ABSTRACT

Contamination of potable groundwater by leaking CO2 is a potential risk of carbon sequestration. With the help of a field experiment, we investigated whether surface monitoring of direct current (DC) electric resistivity and induced polarization (IP) could detect geochemical changes induced by CO2 in a shallow aquifer. For this purpose, we injected CO2 at depths of 5 and 10 m and monitored its migration using 320 electrodes on a 126×25m surface grid. Measured resistances and IP decay curves found a clear signal associated with the injected CO2 and rebounded to preinjection values after the end of the injection. Full-decay 2D DC-IP inversion was used to invert for the subsurface distribution in Cole-Cole parameters and changes to these parameter fields over time. The time-lapse inversions found plumes of decreased resistivity and increased normalized chargeability.

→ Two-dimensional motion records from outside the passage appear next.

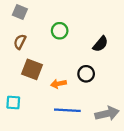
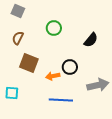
black circle: (86, 74) -> (70, 67), moved
gray arrow: (107, 114) -> (98, 85), moved

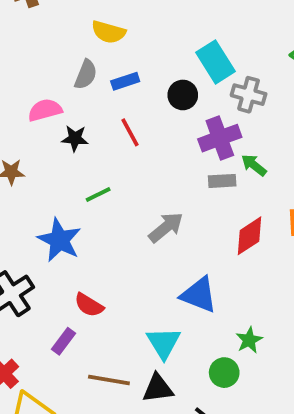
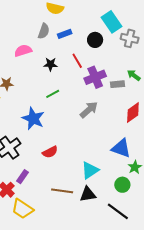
red line: (130, 132) -> (77, 61), moved
black star: (75, 138) -> (50, 64), moved
purple cross: (220, 138) -> (95, 77), moved
blue triangle: (199, 295) -> (121, 148), moved
red semicircle: (89, 305) -> (50, 152), turned -56
purple rectangle: (63, 341) -> (23, 177), moved
cyan triangle: (164, 343) -> (90, 170), turned 30

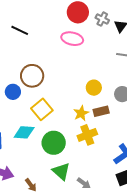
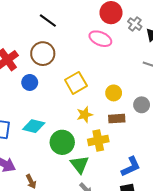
brown circle: (32, 76) -> (43, 54), moved
yellow square: (42, 109) -> (76, 83), moved
yellow star: (81, 113) -> (85, 115), moved
green triangle: (61, 171) -> (79, 164), moved

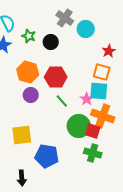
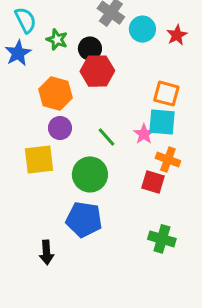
red star: (109, 51) -> (177, 35), moved
red hexagon: (56, 77) -> (97, 71), moved
orange cross: (103, 116) -> (168, 159), size x0.7
green circle: (79, 126) -> (90, 174), moved
yellow square: (22, 135) -> (39, 159), moved
green cross: (93, 153) -> (162, 239), moved

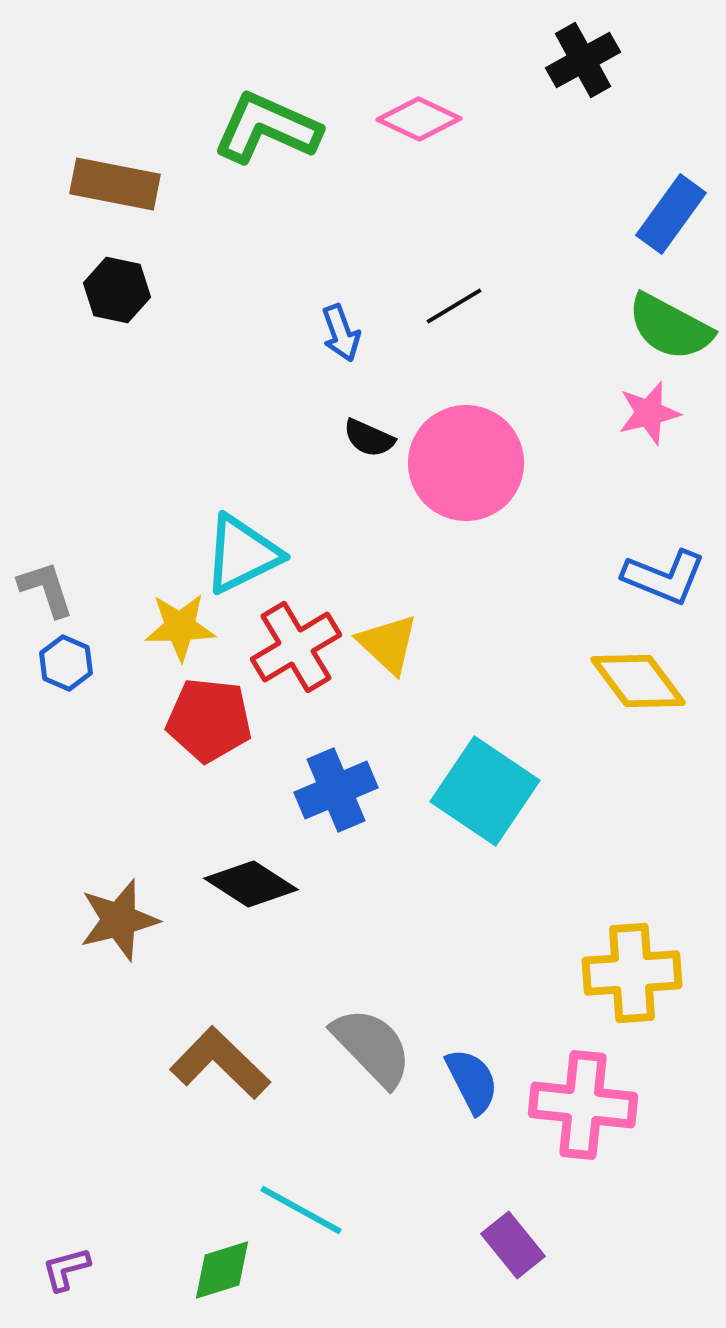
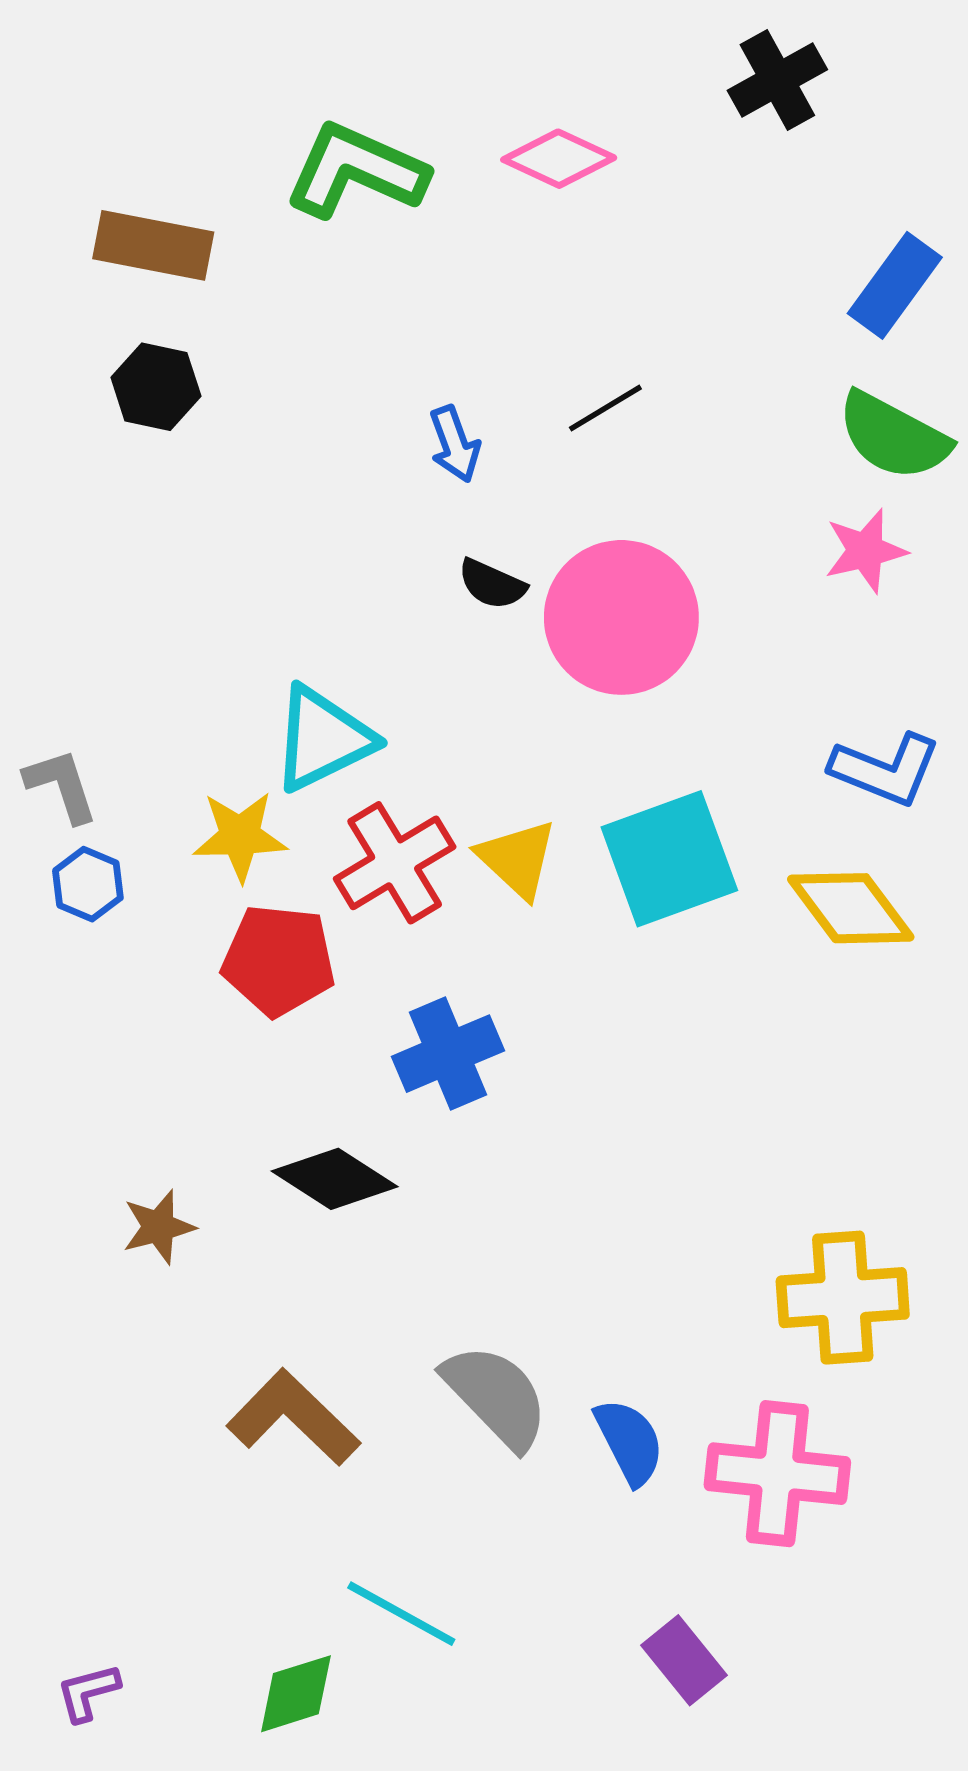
cyan square: (485, 791) -> (669, 859), moved, turned 36
brown star: (119, 920) -> (159, 1227), size x0.7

The two plumes were of different shapes, with the resistivity anomaly being larger. Comparison with measurements of electric conductivity and aluminum (Al) concentrations indicated that two geochemical processes were imaged. We interpreted the change in resistivity to be associated with the increase in free ions directly caused by the dissolution of CO2, whereas the change in normalized chargeability was most likely linked to persistent acidification and best indicated by Al concentrations. The results highlight the potential for monitoring of field scale geochemical changes by means of surface DC-IP measurements. Especially the different developments of the DC resistivity and normalized chargeability anomalies and the different associated geochemical processes highlight the added value of IP to resistivity monitoring.